(Extracted records)
════

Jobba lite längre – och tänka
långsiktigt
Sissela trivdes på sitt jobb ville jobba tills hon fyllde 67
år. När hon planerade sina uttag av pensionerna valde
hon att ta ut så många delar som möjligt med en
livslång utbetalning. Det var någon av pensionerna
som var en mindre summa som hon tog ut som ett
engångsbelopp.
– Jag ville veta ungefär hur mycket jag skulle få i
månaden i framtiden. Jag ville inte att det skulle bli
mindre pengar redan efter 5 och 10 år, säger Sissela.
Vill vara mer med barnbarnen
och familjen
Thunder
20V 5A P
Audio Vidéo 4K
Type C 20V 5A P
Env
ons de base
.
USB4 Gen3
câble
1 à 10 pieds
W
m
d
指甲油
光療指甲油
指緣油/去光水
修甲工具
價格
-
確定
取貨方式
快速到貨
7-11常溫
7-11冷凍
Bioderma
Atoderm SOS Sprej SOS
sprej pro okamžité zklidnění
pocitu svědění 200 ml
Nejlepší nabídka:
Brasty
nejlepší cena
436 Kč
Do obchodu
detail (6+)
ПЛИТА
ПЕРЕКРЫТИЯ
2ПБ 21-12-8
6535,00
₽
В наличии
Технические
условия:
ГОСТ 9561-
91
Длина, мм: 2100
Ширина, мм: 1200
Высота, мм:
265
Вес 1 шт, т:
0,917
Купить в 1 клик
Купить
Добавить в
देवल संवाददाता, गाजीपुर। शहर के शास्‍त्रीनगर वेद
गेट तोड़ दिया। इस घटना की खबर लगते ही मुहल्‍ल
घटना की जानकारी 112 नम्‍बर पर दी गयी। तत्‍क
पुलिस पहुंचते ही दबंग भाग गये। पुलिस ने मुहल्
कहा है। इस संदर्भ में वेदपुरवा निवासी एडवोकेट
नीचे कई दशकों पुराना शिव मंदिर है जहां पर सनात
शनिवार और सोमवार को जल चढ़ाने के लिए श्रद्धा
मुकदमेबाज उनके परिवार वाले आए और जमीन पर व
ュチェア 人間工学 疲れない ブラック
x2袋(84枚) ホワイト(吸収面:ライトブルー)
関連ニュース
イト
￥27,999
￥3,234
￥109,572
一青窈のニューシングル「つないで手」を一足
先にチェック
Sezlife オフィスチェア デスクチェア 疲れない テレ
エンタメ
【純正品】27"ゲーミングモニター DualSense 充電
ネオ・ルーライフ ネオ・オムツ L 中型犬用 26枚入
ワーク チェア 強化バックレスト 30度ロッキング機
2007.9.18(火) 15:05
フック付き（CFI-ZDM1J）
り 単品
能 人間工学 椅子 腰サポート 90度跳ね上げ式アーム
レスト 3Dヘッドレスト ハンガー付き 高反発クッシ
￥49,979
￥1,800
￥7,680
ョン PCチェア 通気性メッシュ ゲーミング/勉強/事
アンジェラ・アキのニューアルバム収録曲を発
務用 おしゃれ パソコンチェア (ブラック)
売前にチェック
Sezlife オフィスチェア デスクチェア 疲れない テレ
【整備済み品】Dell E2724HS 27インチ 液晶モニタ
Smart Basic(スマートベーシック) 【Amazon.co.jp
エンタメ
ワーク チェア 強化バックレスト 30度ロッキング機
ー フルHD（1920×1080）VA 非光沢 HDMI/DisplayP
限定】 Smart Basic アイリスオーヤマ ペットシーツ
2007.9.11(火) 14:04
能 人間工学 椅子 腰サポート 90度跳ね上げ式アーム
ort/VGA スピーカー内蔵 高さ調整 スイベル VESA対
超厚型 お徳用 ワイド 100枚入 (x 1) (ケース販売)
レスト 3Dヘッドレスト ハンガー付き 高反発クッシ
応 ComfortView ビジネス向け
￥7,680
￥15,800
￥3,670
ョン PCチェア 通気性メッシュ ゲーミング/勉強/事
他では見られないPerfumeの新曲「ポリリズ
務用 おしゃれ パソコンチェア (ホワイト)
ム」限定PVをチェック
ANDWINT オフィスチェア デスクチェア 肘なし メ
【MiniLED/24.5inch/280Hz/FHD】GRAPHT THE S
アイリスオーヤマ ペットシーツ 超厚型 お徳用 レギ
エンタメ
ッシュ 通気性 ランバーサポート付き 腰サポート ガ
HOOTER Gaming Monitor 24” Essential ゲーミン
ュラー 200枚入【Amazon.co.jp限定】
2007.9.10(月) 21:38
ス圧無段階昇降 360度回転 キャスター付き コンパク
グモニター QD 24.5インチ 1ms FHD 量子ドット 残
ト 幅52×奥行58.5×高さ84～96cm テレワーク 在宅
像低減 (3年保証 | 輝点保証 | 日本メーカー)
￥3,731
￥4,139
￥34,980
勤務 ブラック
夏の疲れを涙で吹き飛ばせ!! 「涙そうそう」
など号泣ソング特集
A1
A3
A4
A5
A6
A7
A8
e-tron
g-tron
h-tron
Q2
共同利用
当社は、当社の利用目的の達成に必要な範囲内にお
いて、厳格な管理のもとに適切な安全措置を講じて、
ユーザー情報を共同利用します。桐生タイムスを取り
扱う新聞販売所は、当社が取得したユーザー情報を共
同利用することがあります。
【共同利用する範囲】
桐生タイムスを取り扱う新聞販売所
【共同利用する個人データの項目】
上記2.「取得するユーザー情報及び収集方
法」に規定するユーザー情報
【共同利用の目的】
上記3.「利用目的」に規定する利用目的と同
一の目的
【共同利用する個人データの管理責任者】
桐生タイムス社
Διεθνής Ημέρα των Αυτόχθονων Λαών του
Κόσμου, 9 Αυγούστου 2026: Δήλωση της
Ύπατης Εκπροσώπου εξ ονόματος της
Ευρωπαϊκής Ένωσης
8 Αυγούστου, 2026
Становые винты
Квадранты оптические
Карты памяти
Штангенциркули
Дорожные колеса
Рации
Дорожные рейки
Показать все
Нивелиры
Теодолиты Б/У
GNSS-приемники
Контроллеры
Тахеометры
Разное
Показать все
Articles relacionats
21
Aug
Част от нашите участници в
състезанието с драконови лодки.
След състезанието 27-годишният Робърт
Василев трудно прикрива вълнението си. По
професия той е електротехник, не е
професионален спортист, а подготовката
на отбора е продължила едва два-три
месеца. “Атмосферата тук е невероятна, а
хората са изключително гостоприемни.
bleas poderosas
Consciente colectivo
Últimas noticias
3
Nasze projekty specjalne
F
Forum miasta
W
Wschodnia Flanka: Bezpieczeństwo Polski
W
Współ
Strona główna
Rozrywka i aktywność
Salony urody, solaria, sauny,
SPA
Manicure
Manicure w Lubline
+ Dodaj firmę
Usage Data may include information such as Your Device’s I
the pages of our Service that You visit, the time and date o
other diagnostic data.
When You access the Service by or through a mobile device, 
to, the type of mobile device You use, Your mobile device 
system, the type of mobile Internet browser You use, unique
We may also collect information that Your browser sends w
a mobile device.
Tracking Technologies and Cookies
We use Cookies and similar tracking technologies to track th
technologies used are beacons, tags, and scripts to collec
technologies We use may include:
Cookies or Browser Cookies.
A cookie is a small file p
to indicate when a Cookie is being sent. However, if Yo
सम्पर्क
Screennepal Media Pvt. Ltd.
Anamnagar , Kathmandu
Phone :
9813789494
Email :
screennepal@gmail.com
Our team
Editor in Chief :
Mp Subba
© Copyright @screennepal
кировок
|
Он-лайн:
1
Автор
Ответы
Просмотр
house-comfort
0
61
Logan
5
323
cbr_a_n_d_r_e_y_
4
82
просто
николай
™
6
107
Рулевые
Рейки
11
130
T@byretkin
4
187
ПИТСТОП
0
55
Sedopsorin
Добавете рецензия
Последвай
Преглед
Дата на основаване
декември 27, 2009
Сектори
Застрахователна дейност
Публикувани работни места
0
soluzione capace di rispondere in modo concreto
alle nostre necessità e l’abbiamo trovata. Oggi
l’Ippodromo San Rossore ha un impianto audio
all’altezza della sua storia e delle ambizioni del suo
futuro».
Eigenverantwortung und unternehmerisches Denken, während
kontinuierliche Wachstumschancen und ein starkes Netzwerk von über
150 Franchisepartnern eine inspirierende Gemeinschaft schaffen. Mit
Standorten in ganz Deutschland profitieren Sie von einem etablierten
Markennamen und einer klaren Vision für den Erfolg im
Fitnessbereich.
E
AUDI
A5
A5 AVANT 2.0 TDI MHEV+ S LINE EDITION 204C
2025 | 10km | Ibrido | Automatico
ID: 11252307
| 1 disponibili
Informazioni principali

════

[Exercise directions]: Please report all lines in the entries where "Sissela" appears.

[Answer space]:
Sissela trivdes på sitt jobb ville jobba tills hon fyllde 67
mindre pengar redan efter 5 och 10 år, säger Sissela.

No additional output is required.